What is required
Transcribe all of the entries, matching each one exactly.

Supplied information

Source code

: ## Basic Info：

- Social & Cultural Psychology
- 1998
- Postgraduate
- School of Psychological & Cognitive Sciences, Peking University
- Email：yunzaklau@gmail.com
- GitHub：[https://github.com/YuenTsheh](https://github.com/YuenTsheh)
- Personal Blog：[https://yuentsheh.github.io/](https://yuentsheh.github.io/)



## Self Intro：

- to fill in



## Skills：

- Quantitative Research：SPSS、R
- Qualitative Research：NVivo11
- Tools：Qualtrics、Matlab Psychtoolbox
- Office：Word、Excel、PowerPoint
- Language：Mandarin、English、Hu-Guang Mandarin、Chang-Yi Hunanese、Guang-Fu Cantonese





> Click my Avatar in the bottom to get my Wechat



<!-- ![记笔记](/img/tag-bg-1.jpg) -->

Answer
Source code

: ## Basic Info：

- Social & Cultural Psychology
- 1998
- Postgraduate
- School of Psychological & Cognitive Sciences, Peking University
- Email：yunzaklau@gmail.com
- GitHub：[https://github.com/YuenTsheh](https://github.com/YuenTsheh)
- Personal Blog：[https://yuentsheh.github.io/](https://yuentsheh.github.io/)



## Self Intro：

- to fill in



## Skills：

- Quantitative Research：SPSS、R
- Qualitative Research：NVivo11
- Tools：Qualtrics、Matlab Psychtoolbox
- Office：Word、Excel、PowerPoint
- Language：Mandarin、English、Hu-Guang Mandarin、Chang-Yi Hunanese、Guang-Fu Cantonese





> Click my Avatar in the bottom to get my Wechat



<!-- ![记笔记](/img/tag-bg-1.jpg) -->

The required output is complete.